11. The information processing apparatus according to claim 1, wherein the one or more programs further include instructions for:
in a case where no error is detected in the tracking processing, updating the identifier estimated by the tracking processing, using the identifier estimated by the identification processing.
12. The information processing apparatus according to claim 1, wherein the one or more programs further include instructions for:
generating virtual viewpoint information based on at least one of the result of the tracking processing and the result of the complementation processing; and
generating a virtual viewpoint image corresponding to appearance from a virtual viewpoint indicated by the virtual viewpoint information, using the plurality of captured images and the three-dimensional shape.
13. An information processing method comprising the steps of:
obtaining a plurality of captured images obtained by capturing images of an object from different directions;
estimating a three-dimensional shape of the object using the plurality of captured images;
tracking processing of the object, for tracking the object by estimating an identifier and a position of the object using the three-dimensional shape;
identification processing of the object, for identifying the object using at least some of the plurality of captured images to estimate the identifier and position of the object;
detection processing of an error in a result of the tracking processing, for detecting an error in the result of the tracking processing based on the result of the tracking processing and the result of the identification processing; and
complementation processing of tracking data indicating the result of the tracking processing, for complementing the tracking data using the result of the identification processing, in a case of detection of an error in the tracking processing.

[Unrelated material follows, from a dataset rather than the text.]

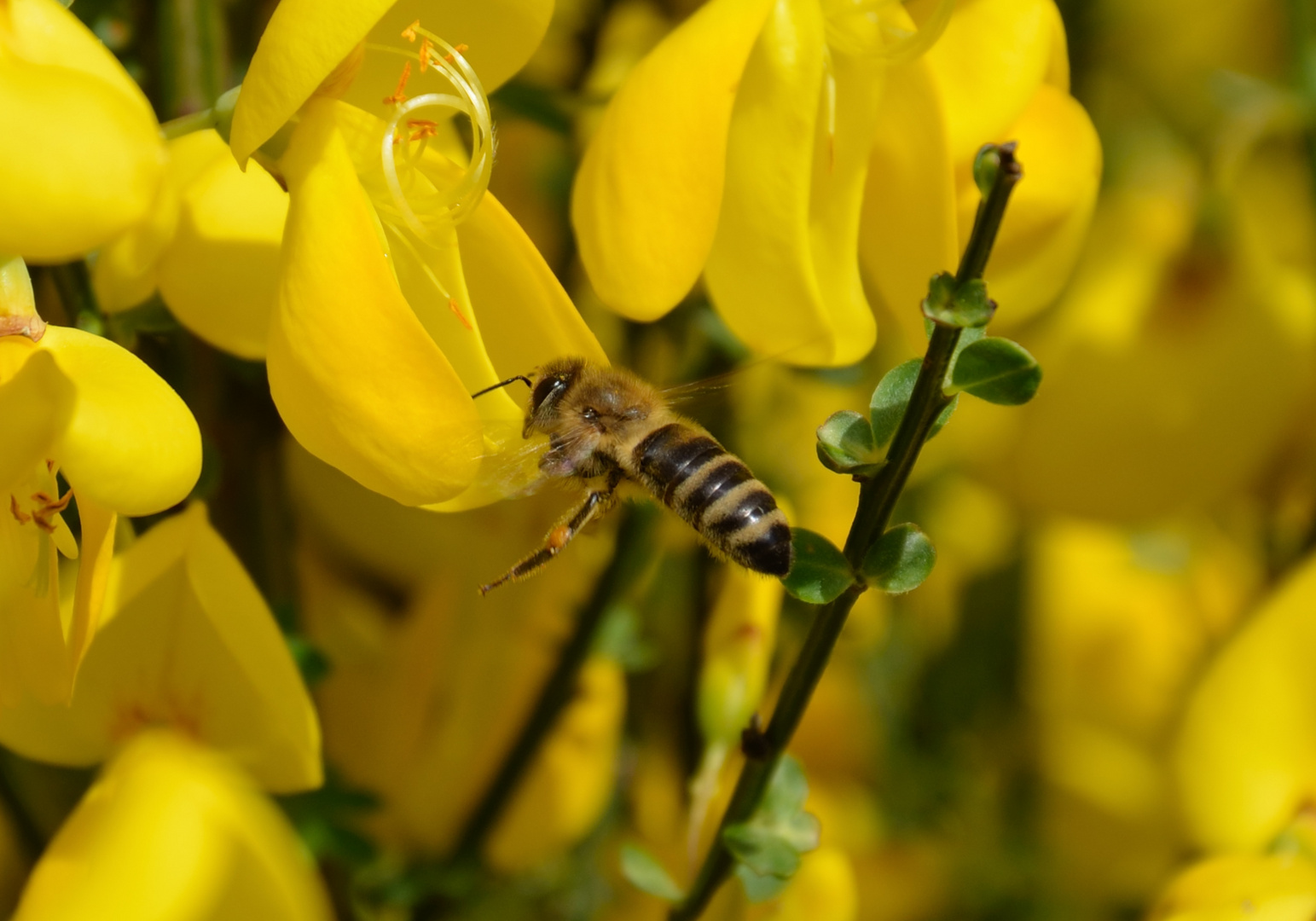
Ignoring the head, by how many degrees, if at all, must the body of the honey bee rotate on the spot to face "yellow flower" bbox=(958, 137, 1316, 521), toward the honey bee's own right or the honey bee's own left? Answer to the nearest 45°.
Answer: approximately 135° to the honey bee's own right

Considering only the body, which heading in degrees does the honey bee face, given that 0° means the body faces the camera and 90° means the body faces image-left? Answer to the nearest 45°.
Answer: approximately 90°
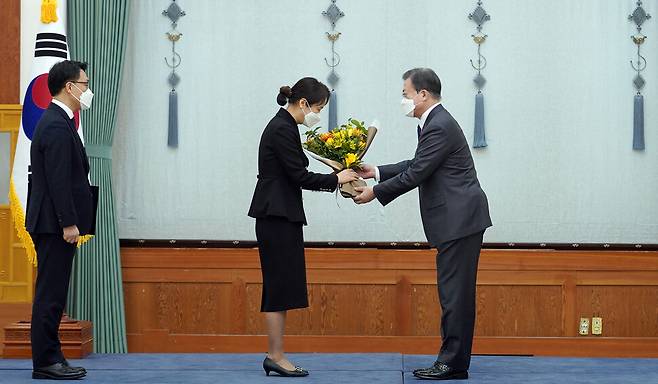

14. A non-transitory computer readable storage medium storing a program for causing a computer to perform a control method of controlling an information processing apparatus, the control method comprising the steps of:
obtaining a plurality of captured images obtained by capturing images of an object from different directions;
estimating a three-dimensional shape of the object using the plurality of captured images;
tracking processing of the object, for tracking the object by estimating an identifier and a position of the object using the three-dimensional shape;
identification processing of the object, for identifying the object using at least some of the plurality of captured images to estimate the identifier and position of the object;
detection processing of an error in a result of the tracking processing, for detecting an error in the result of the tracking processing based on the result of the tracking processing and the result of the identification processing; and
complementation processing of tracking data indicating the result of the tracking processing, for complementing the tracking data using the result of the identification processing, in a case of detection of an error in the tracking processing.